**WRITTEN TASK**. Reproduce the lines of the data verbatim, starting at the line that contains "extinct toward the" and stopping after the line that contains "experienced a dip".

**DATA LISTING**.

====

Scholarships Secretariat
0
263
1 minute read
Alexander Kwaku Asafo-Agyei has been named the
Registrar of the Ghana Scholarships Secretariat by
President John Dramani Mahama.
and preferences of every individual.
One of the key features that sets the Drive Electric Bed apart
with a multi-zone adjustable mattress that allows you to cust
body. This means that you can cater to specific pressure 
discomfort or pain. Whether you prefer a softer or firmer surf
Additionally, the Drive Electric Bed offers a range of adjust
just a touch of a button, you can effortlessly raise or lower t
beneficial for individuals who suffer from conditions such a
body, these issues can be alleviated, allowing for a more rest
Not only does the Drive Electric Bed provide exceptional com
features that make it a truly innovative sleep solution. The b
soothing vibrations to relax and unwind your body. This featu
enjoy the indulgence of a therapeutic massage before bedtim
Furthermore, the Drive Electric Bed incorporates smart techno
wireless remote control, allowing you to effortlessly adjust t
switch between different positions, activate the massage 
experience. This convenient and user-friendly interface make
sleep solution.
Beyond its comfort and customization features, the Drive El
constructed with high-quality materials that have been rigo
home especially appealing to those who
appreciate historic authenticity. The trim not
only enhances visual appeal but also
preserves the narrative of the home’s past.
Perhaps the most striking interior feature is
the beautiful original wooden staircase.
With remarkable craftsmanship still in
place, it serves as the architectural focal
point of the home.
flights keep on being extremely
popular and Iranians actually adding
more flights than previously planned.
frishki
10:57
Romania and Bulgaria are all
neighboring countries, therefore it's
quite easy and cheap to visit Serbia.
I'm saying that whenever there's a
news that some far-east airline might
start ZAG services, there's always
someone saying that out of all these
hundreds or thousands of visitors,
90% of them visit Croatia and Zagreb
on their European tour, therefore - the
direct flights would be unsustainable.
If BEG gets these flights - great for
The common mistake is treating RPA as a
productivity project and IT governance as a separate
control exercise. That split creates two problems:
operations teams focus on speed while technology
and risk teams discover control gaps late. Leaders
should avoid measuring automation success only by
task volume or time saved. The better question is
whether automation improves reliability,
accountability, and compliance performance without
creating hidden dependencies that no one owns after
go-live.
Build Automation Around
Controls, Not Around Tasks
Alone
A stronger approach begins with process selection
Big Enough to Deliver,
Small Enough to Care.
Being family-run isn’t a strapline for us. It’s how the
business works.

====

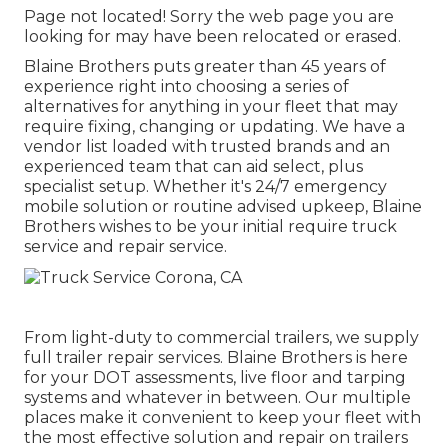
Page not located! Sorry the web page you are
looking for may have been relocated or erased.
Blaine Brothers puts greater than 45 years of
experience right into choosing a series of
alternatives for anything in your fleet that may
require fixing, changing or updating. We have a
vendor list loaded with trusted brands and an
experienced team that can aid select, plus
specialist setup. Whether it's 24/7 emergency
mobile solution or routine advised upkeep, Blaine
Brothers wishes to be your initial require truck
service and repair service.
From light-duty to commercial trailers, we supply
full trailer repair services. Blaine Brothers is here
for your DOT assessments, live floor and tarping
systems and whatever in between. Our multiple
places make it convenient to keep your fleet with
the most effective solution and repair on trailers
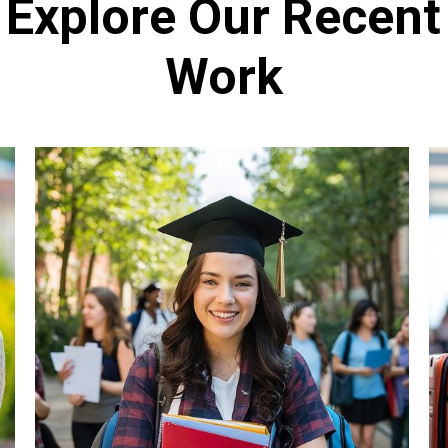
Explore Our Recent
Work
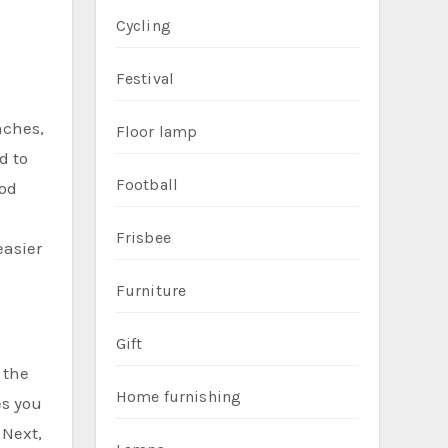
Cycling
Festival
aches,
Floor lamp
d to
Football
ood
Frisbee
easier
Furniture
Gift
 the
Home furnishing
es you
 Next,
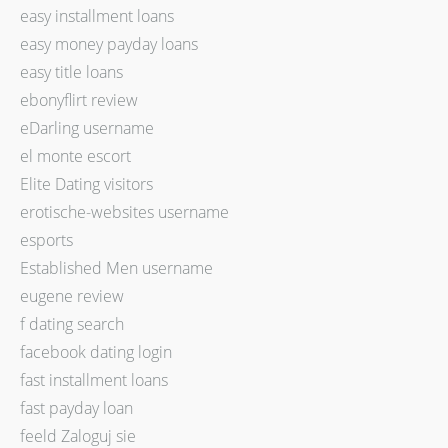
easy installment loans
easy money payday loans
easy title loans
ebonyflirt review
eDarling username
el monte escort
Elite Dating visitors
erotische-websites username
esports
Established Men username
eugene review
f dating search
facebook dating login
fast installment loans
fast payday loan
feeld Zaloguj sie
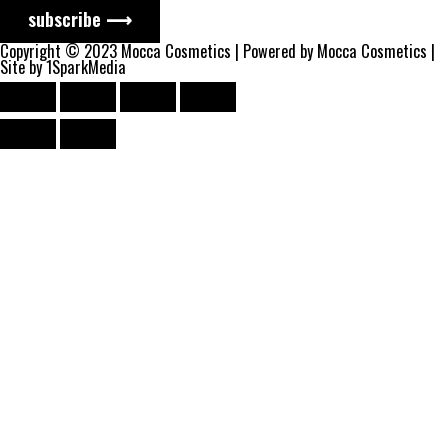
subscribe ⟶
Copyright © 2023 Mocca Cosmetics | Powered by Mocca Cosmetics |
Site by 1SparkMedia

====

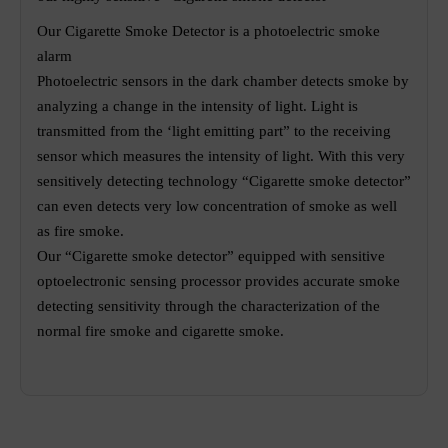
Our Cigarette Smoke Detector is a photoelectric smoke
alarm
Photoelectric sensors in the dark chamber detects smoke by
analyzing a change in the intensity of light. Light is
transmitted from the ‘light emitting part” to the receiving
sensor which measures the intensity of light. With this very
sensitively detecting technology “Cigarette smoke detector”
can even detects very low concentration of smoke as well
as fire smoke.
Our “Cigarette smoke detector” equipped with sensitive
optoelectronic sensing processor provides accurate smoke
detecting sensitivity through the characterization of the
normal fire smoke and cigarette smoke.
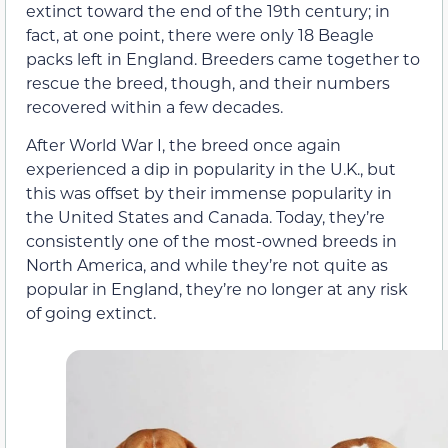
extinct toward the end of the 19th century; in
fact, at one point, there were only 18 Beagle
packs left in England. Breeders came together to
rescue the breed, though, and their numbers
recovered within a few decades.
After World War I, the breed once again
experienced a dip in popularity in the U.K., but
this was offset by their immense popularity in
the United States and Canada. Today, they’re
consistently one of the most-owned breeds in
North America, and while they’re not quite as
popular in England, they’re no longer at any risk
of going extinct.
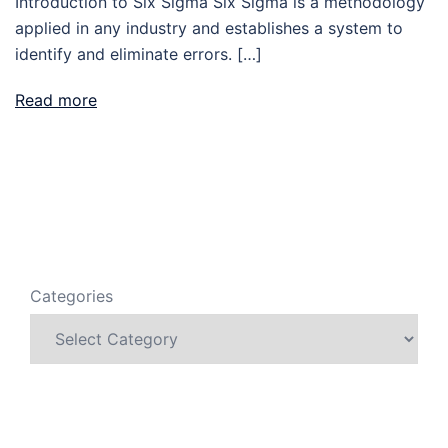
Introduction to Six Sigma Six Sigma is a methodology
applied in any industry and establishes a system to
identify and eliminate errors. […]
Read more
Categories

====

**EXPECTED ANSWER**.
extinct toward the end of the 19th century; in
fact, at one point, there were only 18 Beagle
packs left in England. Breeders came together to
rescue the breed, though, and their numbers
recovered within a few decades.
After World War I, the breed once again
experienced a dip in popularity in the U.K., but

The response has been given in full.